GoSumsel – Pemerintah wajib menyediakan fasilitas-fasilitas pendukung dalam penyelenggaraan lalu lintas diantaranya fasilitas pejalan kaki berupa trotoar. Aturan pembanguan trotoar diatur dalam Pasal 45 ayat (2) UU LLAJ: a. Untuk jalan nasional, diselenggarakan oleh pemerintah pusat; b. Untuk jalan provinsi, diselenggarakan oleh pemerintah provinsi; c. Untuk jalan kabupaten dan jalan desa, diselenggarakan oleh pemerintah kabupaten; d. Untuk jalan kota, diselenggarakan oleh pemerintah kota; e. Untuk jalan tol, diselenggarakan oleh badan usaha jalan tol.

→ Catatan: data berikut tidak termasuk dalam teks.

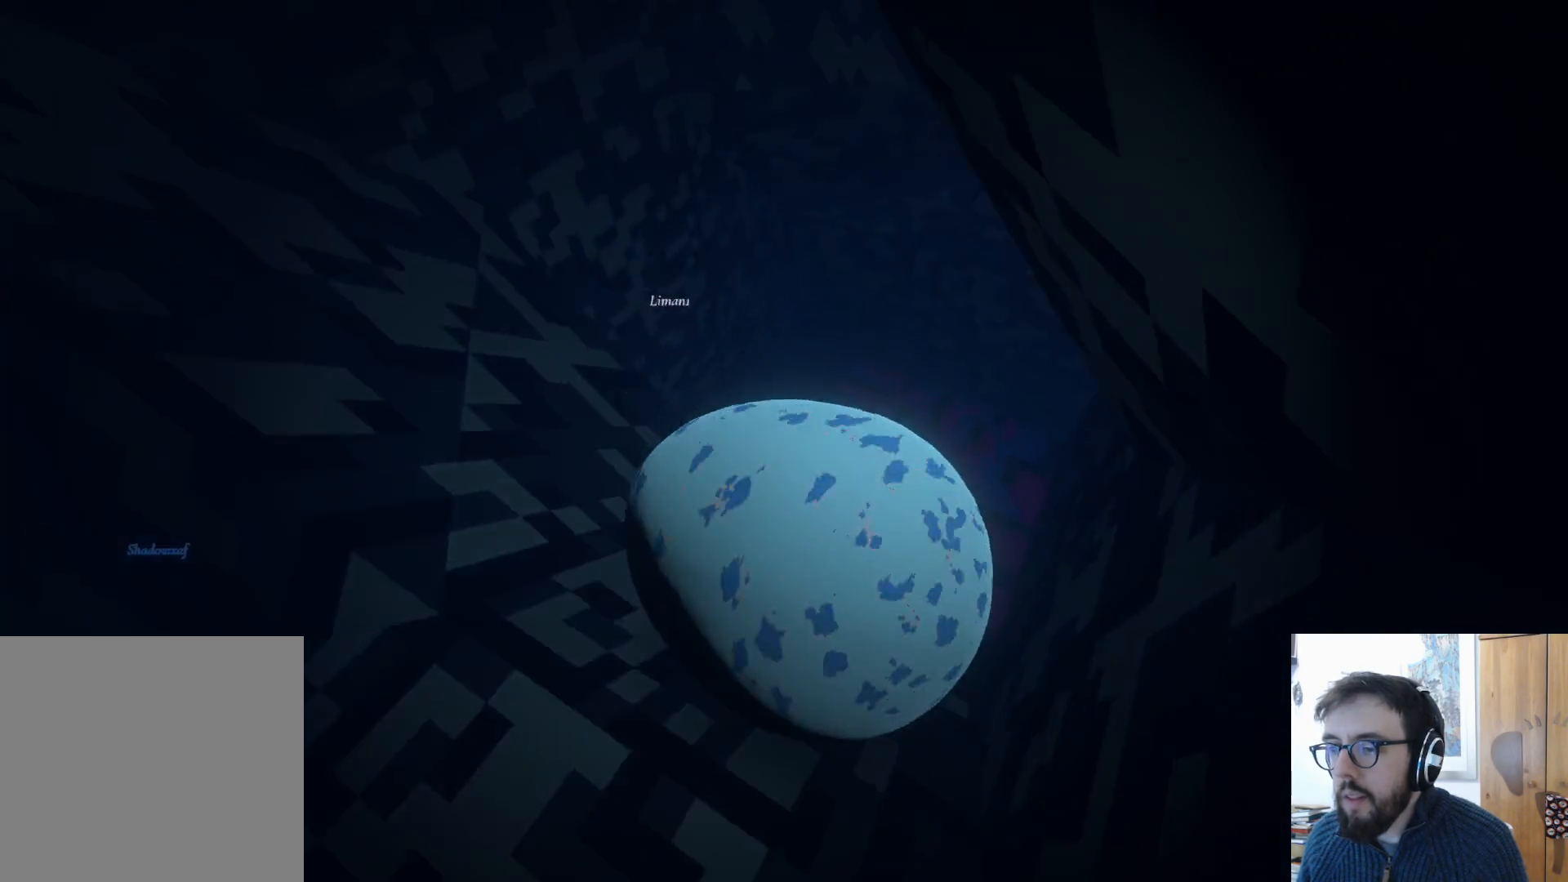
{"buttons": [], "left_stick": "center", "right_stick": "up-right", "events": [[100, "left_stick", "up"], [433, "left_stick", "center"]]}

Trotoar merupakan salah satu fasilitas pendukung penyelenggaraan lalu lintas dan angkutan jalan di antara fasilitas-fasilitas lainnya seperti: lajur sepeda, tempat penyeberangan pejalan kaki, halte, dan/atau fasilitas khusus bagi penyandang cacat dan manusia usia lanjut sebagaimana yang dikatakan dalam Pasal 45 ayat (1) Undang-Undang No. 22 Tahun 2009 tentang Lalu Lintas dan Angkutan Jalan (UU LLAJ).
Namun sayangnya fasilitas pendukung layanan lalu lintas sebagaimana dimaksudkan dalam UU LLAJ diatas terkesan diabaikan oleh Dinas Perhubungan Kabupaten Ogan Komering Ulu (OKU), hal itu tampak dalam alih fungsi trotoar yang dilakukan oleh Dishub Kabupaten OKU.
Trotoar yang berbeda tepat di depan Kantor Dishub OKU Jl HS Simanjuntak dibangun untuk dijadikan sebagai halte bus. Pembangunan halte bus tersebut mengorbankan hak pejalan kaki untuk mendapatkan fasilitas trotoar dari pemerintah.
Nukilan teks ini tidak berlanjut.